## Task inputs
★ ★ ★ ★

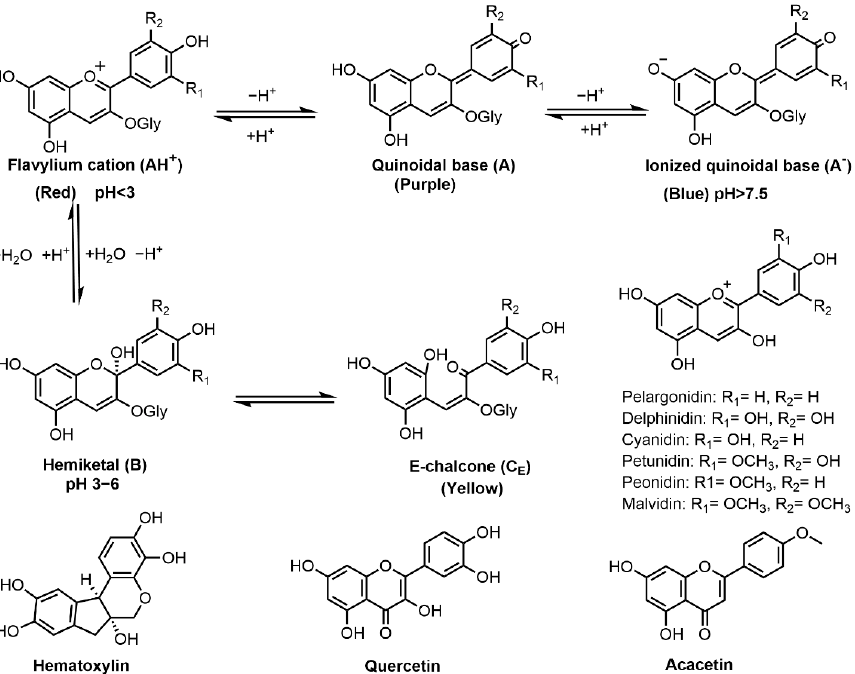
Figure 4. Chemical structures of flavonoids (anthocyanins, hematoxylin, quercetin and acacetin) and the effect of pH on anthocyanin structure and resultant color.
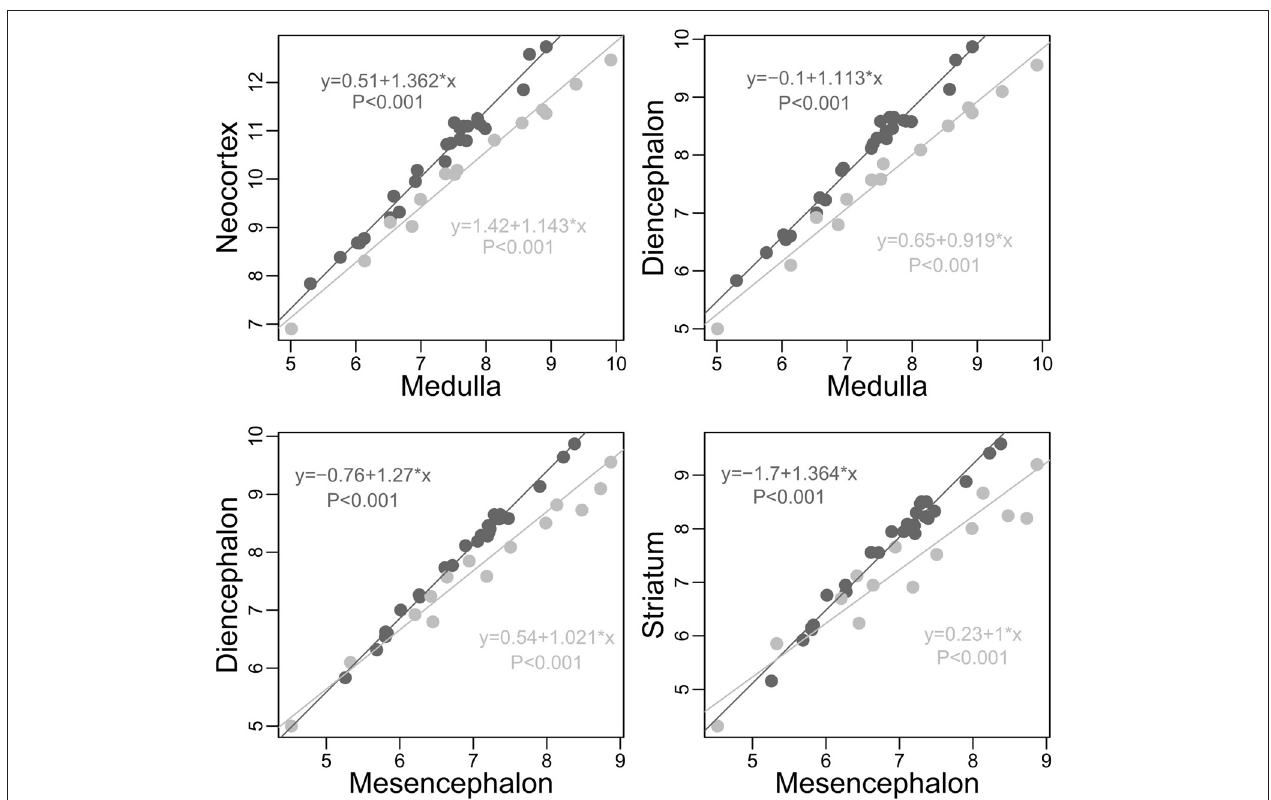
FIGURE 3 | Plots of some of the most obvious differences between carnivores (light gray) and simians (dark gray, human species excluded) cerebrotypes (log scale). On average (although an average is inappropriate due to slope differences), for similar medulla sizes, simians possess a neocortex and a diencephalon 2 times larger than carnivores (neocortex: Minimum 1.323, 1st Quartile 1.506, Median 2.007, Mean 2.047, 3rd Quartile 2.322, Maximum 3.509; diencephalon: Min. 1.362, 1st Qu. 1.611, Median 2.001,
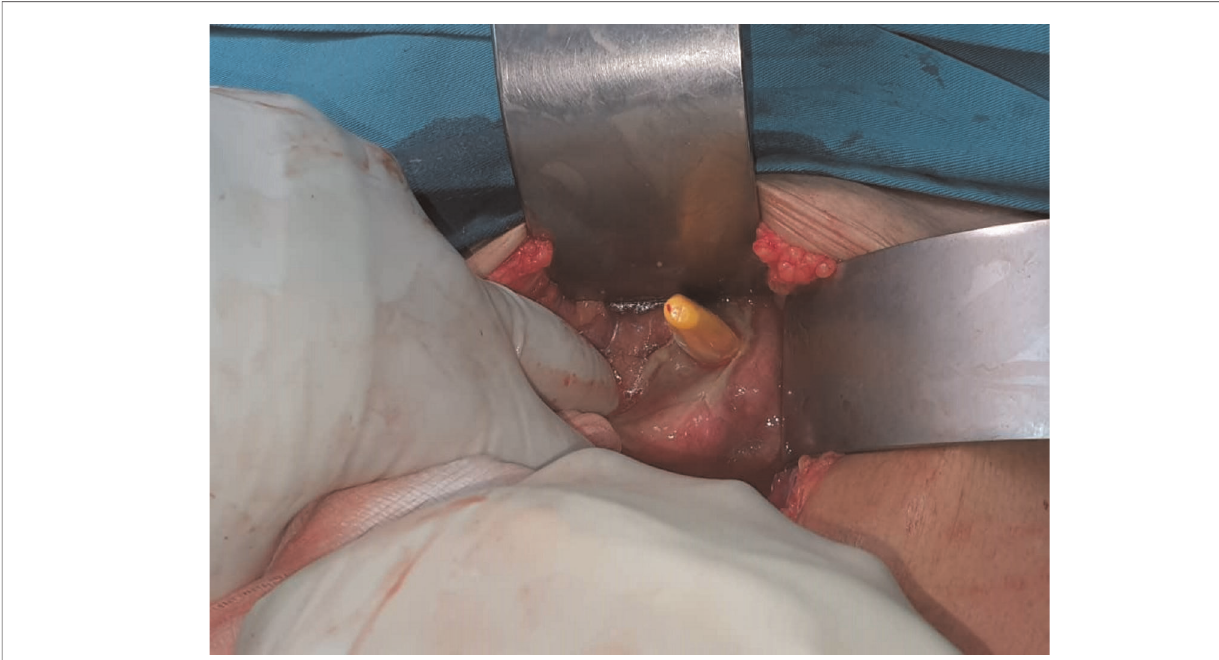
FIGURE 1 | Rectal perforation by the tip of the toothbrush.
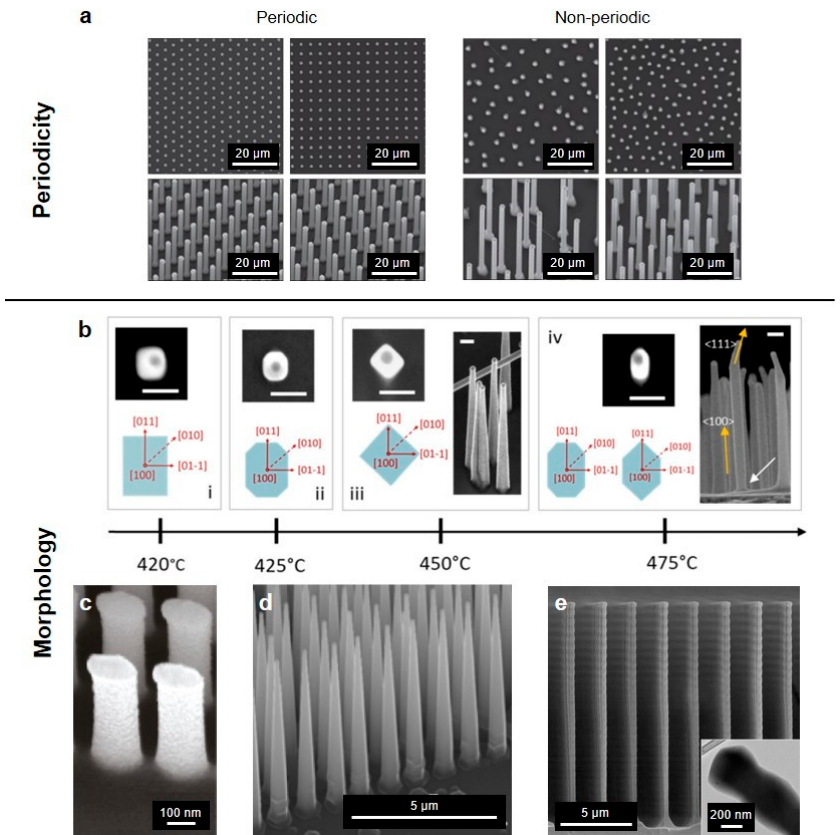
Figure 2. Scanning electron microscopy (SEM) images of geometrical variations in vertical nanowire arrays. ( a ) Periodic and non-periodic array arrangements. Top row: Top-view images of the nanowire arrays. Bottom row: Tilt-view (20°) images. ( b ) Side facets variations of the <100> oriented nanowires along the growth temperature. All scale bars are 100 nm. ( c ) Elliptical cross-section nanowires. The length of the semi-major and semi-minor axes are 100 nm and 50 nm, respectively. ( d ) Conical nanowires. ( e ) Diameter-modulated nanowires with the transmission electron microscopy (TEM)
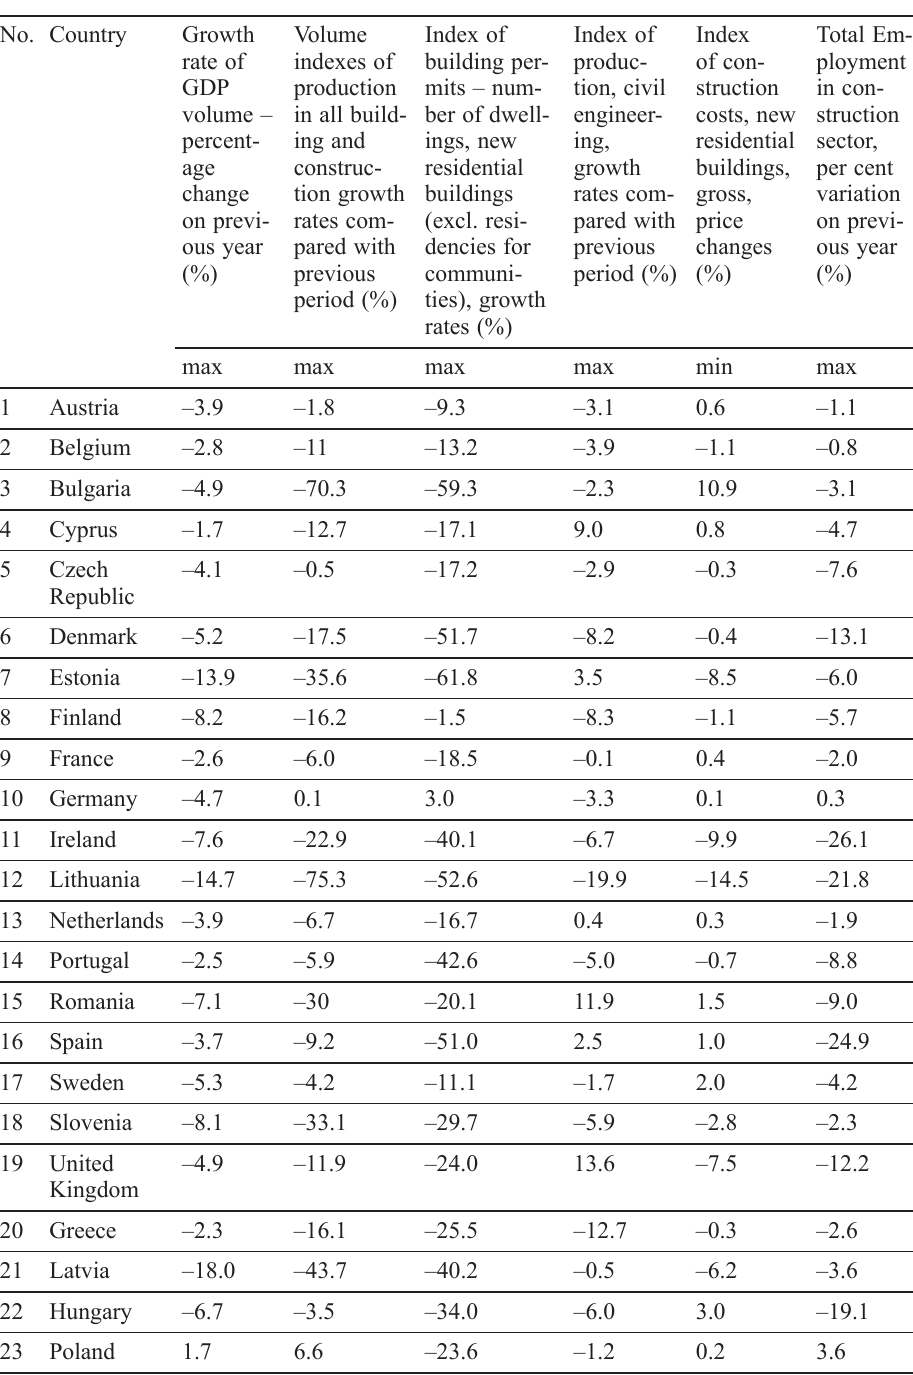
Table 1. Criteria for evaluation of European states and statistic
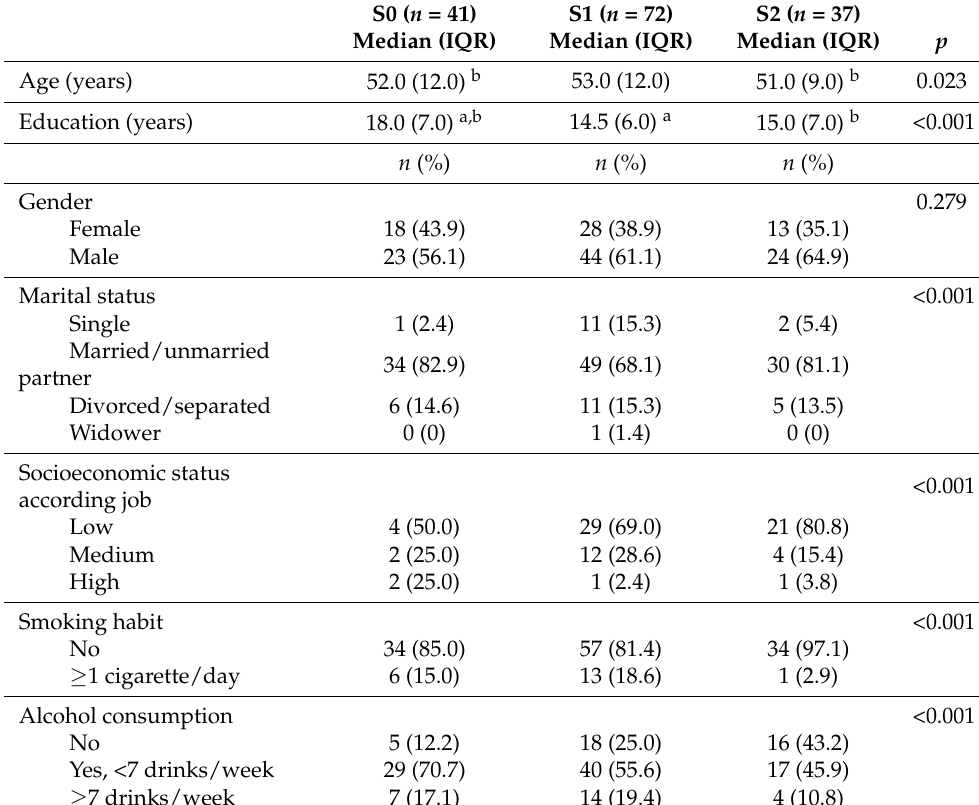
Table 1. Sociodemographic characteristics according to stages of hepatic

★ ★ ★ ★

If you see a picture in the listing, skip it while copying everything else exactly.

## Problem solution
Figure 4. Chemical structures of flavonoids (anthocyanins, hematoxylin, quercetin and acacetin) and the effect of pH on anthocyanin structure and resultant color.
FIGURE 3 | Plots of some of the most obvious differences between carnivores (light gray) and simians (dark gray, human species excluded) cerebrotypes (log scale). On average (although an average is inappropriate due to slope differences), for similar medulla sizes, simians possess a neocortex and a diencephalon 2 times larger than carnivores (neocortex: Minimum 1.323, 1st Quartile 1.506, Median 2.007, Mean 2.047, 3rd Quartile 2.322, Maximum 3.509; diencephalon: Min. 1.362, 1st Qu. 1.611, Median 2.001,
FIGURE 1 | Rectal perforation by the tip of the toothbrush.
Figure 2. Scanning electron microscopy (SEM) images of geometrical variations in vertical nanowire arrays. ( a ) Periodic and non-periodic array arrangements. Top row: Top-view images of the nanowire arrays. Bottom row: Tilt-view (20°) images. ( b ) Side facets variations of the <100> oriented nanowires along the growth temperature. All scale bars are 100 nm. ( c ) Elliptical cross-section nanowires. The length of the semi-major and semi-minor axes are 100 nm and 50 nm, respectively. ( d ) Conical nanowires. ( e ) Diameter-modulated nanowires with the transmission electron microscopy (TEM)
Table 1. Criteria for evaluation of European states and statistic
Table 1. Sociodemographic characteristics according to stages of hepatic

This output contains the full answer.